Superpose of a variety of GR structures in order to highlight the diversity of known allosteric positions. Superpose of DPA bound to B. a. RacE2, UDP-MurNAc-L-Ala bound to E. c. GR (2JFN), and pyrazolopyrimidinedione analogue (aka Compound A) bound to H. p. GR (2JFZ). Only the trace of one monomer is shown for clarity and the perspective is looking at the enzyme face directly opposite of the entrance to the active site. D-glutamate (yellow) is seen in the background bound to the active site, while DPA (green), UDP-MurNAc-L-Ala (magenta), and Compound A (red) are seen in the foreground. All three cryptic binding sites are distinct.
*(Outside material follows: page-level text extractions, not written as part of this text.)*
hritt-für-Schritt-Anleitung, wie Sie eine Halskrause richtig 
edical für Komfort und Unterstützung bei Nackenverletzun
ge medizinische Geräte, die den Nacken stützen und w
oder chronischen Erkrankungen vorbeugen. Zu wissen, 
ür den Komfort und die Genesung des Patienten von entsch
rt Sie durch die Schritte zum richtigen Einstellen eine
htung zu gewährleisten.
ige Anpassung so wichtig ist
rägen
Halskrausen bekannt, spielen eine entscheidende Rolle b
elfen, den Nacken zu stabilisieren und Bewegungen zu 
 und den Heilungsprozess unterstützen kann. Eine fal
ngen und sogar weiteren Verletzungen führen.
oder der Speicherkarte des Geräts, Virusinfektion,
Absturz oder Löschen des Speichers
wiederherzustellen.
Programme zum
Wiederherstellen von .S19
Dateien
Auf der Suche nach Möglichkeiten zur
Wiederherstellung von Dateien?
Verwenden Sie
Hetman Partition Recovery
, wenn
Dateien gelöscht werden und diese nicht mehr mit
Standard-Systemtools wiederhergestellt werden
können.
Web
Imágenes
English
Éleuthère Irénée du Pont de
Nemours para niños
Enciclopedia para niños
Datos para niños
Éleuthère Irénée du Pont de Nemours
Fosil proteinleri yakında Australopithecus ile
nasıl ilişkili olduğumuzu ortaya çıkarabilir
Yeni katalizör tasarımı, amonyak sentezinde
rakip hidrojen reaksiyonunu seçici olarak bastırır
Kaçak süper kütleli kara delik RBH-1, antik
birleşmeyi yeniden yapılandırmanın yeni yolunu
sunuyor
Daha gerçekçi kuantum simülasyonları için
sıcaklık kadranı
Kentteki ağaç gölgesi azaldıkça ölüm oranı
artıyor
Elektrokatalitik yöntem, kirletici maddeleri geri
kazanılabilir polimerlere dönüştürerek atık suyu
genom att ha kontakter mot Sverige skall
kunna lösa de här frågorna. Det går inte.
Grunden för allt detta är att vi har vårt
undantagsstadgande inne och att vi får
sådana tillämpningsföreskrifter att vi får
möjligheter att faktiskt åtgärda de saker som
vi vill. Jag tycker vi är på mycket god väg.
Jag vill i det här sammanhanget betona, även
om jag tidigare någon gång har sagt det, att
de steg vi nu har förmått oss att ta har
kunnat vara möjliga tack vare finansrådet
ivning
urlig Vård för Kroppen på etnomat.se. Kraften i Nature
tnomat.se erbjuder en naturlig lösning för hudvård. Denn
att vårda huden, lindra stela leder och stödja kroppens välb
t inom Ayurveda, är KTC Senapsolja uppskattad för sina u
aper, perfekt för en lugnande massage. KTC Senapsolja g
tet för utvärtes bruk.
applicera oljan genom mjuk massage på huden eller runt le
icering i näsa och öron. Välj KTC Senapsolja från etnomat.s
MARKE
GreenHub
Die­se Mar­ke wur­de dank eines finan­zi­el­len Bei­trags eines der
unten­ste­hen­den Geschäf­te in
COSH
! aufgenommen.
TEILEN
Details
Indicated are center of mass distances between molecules. There is no evidence that any one GR structure possesses all of these allosteric pockets. Rather, the figure is meant to illustrate the distinctive positions and identities of these three different effectors relative to the glutamate binding pocket.

Figure 4

BN-PAGE to determine the oligomerization of wild-type and mutant RacE2. Wildtype RacE2 and RacE2_S207A (a) or RacE2_K106A (b) were run side-by-side at concentrations varying from 45 to 180 µg/mL. Albumin and carbonic anhydrase were included as running controls. Arrowheads indicate bands representing the dimer and monomer. Band intensity was quantified via pixel counting and the ratio of monomer to dimer was plotted against protein concentration for RacE2_S207A (solid line = WT, dotted line = mutant; c) and RacE2_K106A (d). Data represents an average of three or more independent trials with standard error shown. Data was additionally fitted to the expression for M/C ratio as a function of total protein concentration and the monomer:dimer equilibrium constant (see Supplementary Methods for derivation of this expression and model fitting parameters).The results indicate that the two mutants do not have any significant effect on the oligomeric equilibrium. Additionally, see Figure S3 for BN-PAGE of RacE2 and running controls with NativeMark ladder.

Figure 5

Ligand interaction maps for glutamate bound to monomer A of the DPA-lacking RacE2 complex (a) and DPA-bound RacE2 complex (b), as well as DPA bound to the cryptic binding site located at the RacE2 dimer interface (c). Maps were generated from the final structures of 20-nanosecond MD simulations using the LigX function of MOE v2009.10. Predicted binding energy of glutamate was averaged over the set of representative structures extracted from MD simulations of the binary (red, n=15) and ternary complex (blue, n=4, d), error bars = SEM. The details of the binding energy calculations are outlined in the Computational Procedures section of Material and Methods.

Figure 6

Distribution of pK_a values calculated for Cys74 (the catalytic base of D → L racemization) for E₂·D-glu₂ and E₂·D-glu₂·DPA. Each structure, selected via QR factorization of a collection of simulation snapshots, was each used in pKa calculation using the MEAD algorithm from the H++ program. Details of parameters employed in these pKa calculations are located in the Computational Procedures section of the Materials and Methods.

Figure 7

Schematic of life cycle of differentiating B. anthracis cell, with Ca²⁺-DPA levels and consequent GR activity indicated.